■ **JOB ITEM**
Pictures stay out; everything else in the records is to be copied exactly.

■ **EXTRACTED DATA**
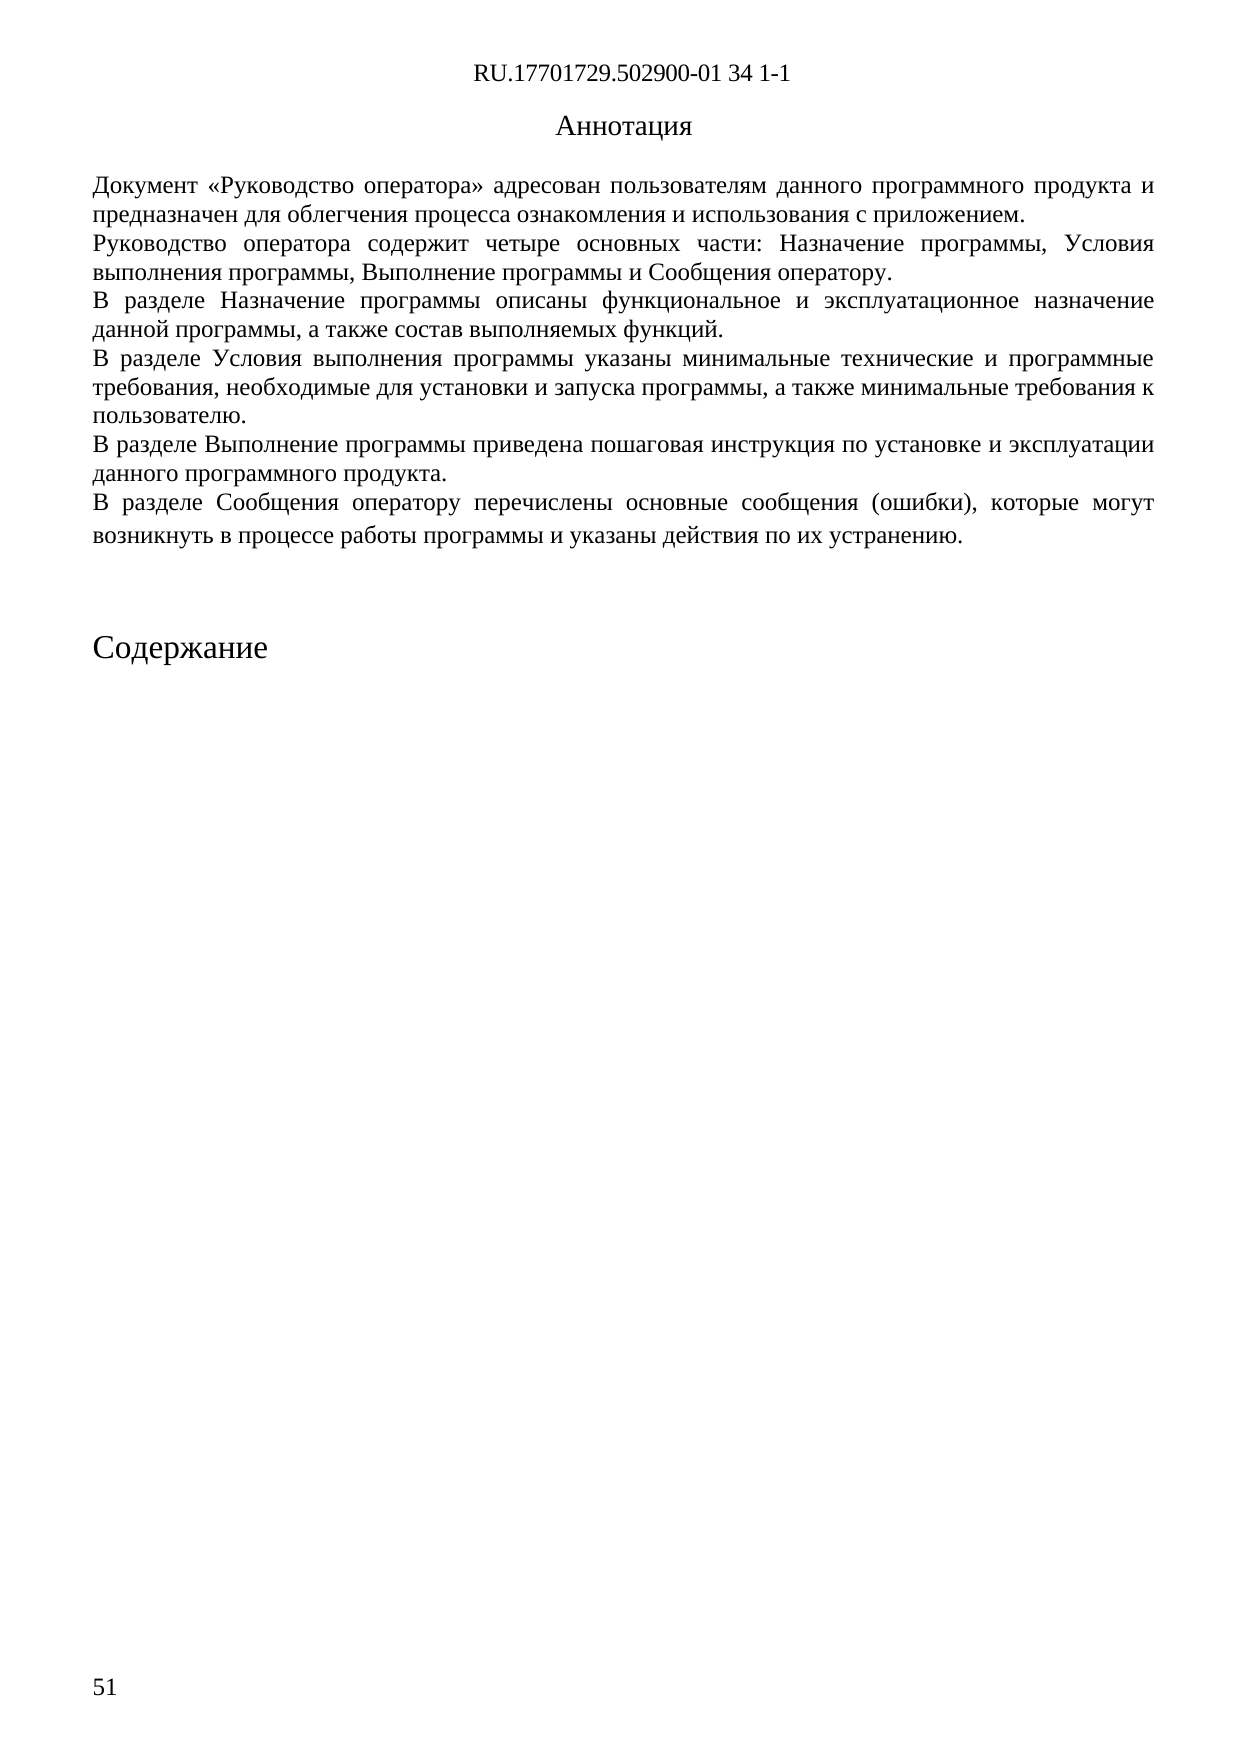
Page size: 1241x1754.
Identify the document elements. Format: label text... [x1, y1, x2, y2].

text В разделе Выполнение программы приведена пошаговая инструкция по установке и эксплуатации данного программного продукта. [92, 429, 1155, 487]
text В разделе Условия выполнения программы указаны минимальные технические и программные требования, необходимые для установки и запуска программы, а также минимальные требования к пользователю. [92, 343, 1155, 429]
text Руководство оператора содержит четыре основных части: Назначение программы, Условия выполнения программы, Выполнение программы и Сообщения оператору. [92, 228, 1155, 286]
text В разделе Назначение программы описаны функциональное и эксплуатационное назначение данной программы, а также состав выполняемых функций. [92, 286, 1155, 343]
text Документ «Руководство оператора» адресован пользователям данного программного продукта и предназначен для облегчения процесса ознакомления и использования с приложением. [92, 171, 1155, 228]
subtitle Аннотация [92, 108, 1155, 142]
text В разделе Сообщения оператору перечислены основные сообщения (ошибки), которые могут возникнуть в процессе работы программы и указаны действия по их устранению. [92, 487, 1155, 549]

■ **YOUR RESPONSE**
Page size: 1241x1754.
Identify the document elements. Format: label text... [x1, y1, x2, y2].

text В разделе Выполнение программы приведена пошаговая инструкция по установке и эксплуатации данного программного продукта. [92, 429, 1155, 487]
text В разделе Условия выполнения программы указаны минимальные технические и программные требования, необходимые для установки и запуска программы, а также минимальные требования к пользователю. [92, 343, 1155, 429]
text Руководство оператора содержит четыре основных части: Назначение программы, Условия выполнения программы, Выполнение программы и Сообщения оператору. [92, 228, 1155, 286]
text В разделе Назначение программы описаны функциональное и эксплуатационное назначение данной программы, а также состав выполняемых функций. [92, 286, 1155, 343]
text Документ «Руководство оператора» адресован пользователям данного программного продукта и предназначен для облегчения процесса ознакомления и использования с приложением. [92, 171, 1155, 228]
subtitle Аннотация [92, 108, 1155, 142]
text В разделе Сообщения оператору перечислены основные сообщения (ошибки), которые могут возникнуть в процессе работы программы и указаны действия по их устранению. [92, 487, 1155, 549]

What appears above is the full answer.